* Dataset extract

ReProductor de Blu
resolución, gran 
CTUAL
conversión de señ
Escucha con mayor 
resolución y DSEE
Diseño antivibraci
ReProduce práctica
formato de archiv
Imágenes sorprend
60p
==
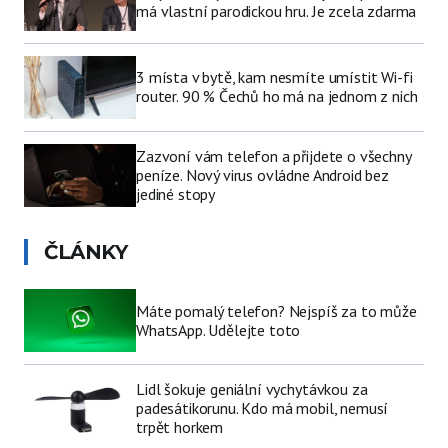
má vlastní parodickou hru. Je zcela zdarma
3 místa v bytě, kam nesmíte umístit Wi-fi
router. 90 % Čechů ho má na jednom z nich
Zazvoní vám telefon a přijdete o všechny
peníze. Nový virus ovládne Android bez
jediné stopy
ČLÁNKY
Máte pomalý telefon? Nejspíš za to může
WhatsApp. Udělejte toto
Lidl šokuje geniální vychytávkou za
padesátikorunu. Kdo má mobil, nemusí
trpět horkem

* Work to be completed
Lines with "telefon" in the records: how many are there? Give only the number.

* Task answer
2